Data to process »
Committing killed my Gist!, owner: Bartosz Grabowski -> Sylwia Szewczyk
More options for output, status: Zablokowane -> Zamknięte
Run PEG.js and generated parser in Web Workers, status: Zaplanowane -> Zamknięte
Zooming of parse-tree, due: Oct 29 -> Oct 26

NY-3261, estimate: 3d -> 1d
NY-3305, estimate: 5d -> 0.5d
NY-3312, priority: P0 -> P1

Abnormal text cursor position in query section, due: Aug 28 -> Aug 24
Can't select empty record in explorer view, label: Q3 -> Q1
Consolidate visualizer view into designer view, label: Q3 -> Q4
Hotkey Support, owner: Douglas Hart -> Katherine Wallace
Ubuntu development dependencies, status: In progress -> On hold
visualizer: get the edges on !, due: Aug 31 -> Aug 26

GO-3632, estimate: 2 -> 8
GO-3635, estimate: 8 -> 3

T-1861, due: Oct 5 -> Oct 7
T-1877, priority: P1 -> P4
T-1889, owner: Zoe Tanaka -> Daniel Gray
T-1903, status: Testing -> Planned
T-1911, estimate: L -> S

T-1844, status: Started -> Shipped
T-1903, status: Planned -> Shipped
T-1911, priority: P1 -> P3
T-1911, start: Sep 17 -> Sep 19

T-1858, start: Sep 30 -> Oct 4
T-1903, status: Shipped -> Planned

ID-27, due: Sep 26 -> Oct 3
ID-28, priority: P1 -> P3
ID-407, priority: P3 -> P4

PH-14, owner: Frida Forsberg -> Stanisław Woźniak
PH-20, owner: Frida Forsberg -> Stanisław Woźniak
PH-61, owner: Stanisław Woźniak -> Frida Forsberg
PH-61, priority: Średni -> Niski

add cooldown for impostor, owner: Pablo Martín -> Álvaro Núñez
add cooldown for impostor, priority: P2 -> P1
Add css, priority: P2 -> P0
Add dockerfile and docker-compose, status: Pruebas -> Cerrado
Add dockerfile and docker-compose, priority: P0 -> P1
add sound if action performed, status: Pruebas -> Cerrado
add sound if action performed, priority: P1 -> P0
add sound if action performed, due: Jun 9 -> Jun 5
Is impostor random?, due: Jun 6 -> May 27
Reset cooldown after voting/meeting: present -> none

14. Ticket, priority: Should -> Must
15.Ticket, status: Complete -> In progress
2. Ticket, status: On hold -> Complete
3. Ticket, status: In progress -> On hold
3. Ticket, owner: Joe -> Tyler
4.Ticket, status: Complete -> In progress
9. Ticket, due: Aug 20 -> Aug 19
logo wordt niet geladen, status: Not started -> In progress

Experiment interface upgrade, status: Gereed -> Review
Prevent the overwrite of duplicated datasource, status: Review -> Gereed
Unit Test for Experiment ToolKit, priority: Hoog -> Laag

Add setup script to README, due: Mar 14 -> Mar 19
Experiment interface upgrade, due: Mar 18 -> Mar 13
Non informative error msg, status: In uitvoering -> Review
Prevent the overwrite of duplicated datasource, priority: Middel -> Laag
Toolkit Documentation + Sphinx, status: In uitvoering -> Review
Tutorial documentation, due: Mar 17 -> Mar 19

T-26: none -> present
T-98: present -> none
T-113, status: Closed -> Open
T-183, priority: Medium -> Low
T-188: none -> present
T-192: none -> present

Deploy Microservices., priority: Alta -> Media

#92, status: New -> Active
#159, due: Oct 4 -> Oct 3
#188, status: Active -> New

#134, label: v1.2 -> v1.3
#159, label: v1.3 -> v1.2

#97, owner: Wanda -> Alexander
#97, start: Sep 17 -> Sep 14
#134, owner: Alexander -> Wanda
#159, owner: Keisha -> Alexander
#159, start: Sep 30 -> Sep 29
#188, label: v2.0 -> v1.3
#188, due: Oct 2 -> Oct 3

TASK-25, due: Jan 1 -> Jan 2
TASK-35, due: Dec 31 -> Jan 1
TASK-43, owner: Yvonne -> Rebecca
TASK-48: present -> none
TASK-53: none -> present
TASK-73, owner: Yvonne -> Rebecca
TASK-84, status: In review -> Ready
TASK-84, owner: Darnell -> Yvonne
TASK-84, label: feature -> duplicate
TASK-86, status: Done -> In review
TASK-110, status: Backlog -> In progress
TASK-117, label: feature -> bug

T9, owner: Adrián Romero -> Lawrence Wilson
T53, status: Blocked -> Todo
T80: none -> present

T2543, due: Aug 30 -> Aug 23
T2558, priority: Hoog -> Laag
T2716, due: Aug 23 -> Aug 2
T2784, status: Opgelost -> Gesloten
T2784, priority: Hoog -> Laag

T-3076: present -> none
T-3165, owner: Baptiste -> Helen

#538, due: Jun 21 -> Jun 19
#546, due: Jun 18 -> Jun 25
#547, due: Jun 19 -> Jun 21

Task brief » Using the entries above, give again exactly the lines from the line holding "Experiment interface upgrade, due: Mar" through the line holding "T-183, priority: Medium -> Low". Include both end lines and nothing else.

Answer space »
Experiment interface upgrade, due: Mar 18 -> Mar 13
Non informative error msg, status: In uitvoering -> Review
Prevent the overwrite of duplicated datasource, priority: Middel -> Laag
Toolkit Documentation + Sphinx, status: In uitvoering -> Review
Tutorial documentation, due: Mar 17 -> Mar 19

T-26: none -> present
T-98: present -> none
T-113, status: Closed -> Open
T-183, priority: Medium -> Low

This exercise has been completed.